Drugs evaluation has been undergoing a transformational shift from the classical sequence of randomized control trials (RCT) and Real-World (RW) studies towards a more agile process, capitalizing better and faster from retrospective data. The purpose of this work is to propose a regulatory-grade, data-integrative, real-world-value-based and disease-centric approach to accelerate and de-risk drugs development and launch. This approach relies on disease and care modeling on the pre-competitive space and federated data sourcing.
Leveraging from decades of experience in disease progression in RW and care modeling and from increasingly accessible RW data platforms and networks, we propose a patented framework, a methodology and a suite of published algorithms to transform evidence generation. A generic process is proposed to simulate RW disease progression jointly with the patient journey in the real life practice. A mix of RW data science, Bayesian predictive modelling, interpretable machine learning (ML) is applied to characterize heterogeneity, bridge efficacy-to-effectiveness, and to enable short-to-long term extrapolations leveraging from both RCT and RW data. As an output, a reference disease cohort simulator is developed to drastically accelerate evidence generation.

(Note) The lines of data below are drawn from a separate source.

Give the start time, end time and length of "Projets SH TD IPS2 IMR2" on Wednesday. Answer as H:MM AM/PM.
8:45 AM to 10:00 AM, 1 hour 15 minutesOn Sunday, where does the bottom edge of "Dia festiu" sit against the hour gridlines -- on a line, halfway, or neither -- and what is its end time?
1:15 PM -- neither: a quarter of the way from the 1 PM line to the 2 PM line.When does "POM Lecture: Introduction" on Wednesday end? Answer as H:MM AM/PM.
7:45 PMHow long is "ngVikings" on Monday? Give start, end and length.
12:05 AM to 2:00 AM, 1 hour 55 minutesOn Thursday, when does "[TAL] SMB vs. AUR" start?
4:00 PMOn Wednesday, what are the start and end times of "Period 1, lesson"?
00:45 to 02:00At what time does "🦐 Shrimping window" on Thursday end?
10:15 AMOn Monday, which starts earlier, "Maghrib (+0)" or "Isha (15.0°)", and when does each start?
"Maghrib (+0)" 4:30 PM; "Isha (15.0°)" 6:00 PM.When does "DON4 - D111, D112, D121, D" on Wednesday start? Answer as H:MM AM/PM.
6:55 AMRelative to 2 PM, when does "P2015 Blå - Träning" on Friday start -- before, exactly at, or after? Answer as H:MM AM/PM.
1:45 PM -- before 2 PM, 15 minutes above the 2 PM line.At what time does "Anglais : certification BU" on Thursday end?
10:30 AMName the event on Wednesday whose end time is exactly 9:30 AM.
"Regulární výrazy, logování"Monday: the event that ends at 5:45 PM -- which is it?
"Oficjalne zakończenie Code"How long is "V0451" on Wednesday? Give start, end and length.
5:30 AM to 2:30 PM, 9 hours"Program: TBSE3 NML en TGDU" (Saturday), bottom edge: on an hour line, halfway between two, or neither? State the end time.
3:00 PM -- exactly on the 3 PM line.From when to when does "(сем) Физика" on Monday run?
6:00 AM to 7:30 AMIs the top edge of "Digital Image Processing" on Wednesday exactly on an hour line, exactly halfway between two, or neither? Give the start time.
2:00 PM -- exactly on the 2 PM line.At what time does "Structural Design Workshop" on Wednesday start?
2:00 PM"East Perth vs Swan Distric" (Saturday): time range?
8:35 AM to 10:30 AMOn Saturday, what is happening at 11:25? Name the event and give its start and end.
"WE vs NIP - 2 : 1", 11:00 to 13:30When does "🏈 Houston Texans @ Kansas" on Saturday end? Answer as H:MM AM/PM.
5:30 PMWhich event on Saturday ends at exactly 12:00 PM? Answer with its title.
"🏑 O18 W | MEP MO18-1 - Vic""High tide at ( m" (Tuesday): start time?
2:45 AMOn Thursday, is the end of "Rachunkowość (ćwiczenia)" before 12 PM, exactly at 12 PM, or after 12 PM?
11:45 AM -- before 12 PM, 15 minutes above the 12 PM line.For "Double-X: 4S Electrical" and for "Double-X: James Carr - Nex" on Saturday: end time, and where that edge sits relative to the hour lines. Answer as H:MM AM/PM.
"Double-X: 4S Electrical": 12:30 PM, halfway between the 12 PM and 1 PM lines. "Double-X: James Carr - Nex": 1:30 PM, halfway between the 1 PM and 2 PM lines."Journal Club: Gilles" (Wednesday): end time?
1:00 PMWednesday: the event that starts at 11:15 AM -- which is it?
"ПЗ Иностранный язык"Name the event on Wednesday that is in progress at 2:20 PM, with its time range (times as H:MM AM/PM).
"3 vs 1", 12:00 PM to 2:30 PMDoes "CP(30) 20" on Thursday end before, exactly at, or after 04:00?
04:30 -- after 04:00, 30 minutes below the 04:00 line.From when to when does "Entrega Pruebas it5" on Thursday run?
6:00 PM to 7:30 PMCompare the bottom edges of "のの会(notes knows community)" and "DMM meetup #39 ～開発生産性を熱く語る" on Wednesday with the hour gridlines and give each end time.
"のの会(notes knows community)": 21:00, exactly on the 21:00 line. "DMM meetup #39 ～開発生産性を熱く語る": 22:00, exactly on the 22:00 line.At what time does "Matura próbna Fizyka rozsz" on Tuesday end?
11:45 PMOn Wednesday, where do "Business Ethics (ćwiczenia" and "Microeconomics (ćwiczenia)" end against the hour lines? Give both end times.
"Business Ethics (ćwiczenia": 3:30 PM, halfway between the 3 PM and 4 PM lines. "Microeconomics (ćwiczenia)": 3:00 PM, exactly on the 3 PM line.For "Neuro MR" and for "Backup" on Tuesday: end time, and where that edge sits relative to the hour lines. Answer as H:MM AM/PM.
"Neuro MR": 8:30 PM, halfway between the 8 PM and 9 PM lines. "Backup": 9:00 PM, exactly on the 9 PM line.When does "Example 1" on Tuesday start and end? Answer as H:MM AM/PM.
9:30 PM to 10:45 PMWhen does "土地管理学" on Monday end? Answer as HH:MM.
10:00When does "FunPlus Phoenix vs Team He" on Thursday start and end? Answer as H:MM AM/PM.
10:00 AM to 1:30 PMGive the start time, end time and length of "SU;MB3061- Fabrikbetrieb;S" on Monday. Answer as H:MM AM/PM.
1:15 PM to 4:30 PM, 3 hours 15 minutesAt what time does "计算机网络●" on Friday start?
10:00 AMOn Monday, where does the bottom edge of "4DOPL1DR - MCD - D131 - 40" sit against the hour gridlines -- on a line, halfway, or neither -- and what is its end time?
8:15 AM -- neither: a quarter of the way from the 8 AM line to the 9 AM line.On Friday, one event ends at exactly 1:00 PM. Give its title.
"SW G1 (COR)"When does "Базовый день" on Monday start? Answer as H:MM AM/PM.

A global public-private consortium is built for each disease to define model development priorities and endorse acceptability and scope of validity. First consortia were built in lung cancer, multiple sclerosis, and some rare diseases to test the concept.
At this stage, the pilot showed success passing the technical, regulatory, legal, logistical and cultural feasibility barriers. ML methods combined with Bayesian approaches could be applied to multiple sources and augment drastically probability of success in trials for rare neuro-degenerative disorders.
Large European projects (e.g. under HORIZON) involving regulatory decision makers have been launched to test and validate such approaches. Preliminary evaluations lead to a 5-10 fold acceleration of time to evidence compared to the sequential, traditional approach.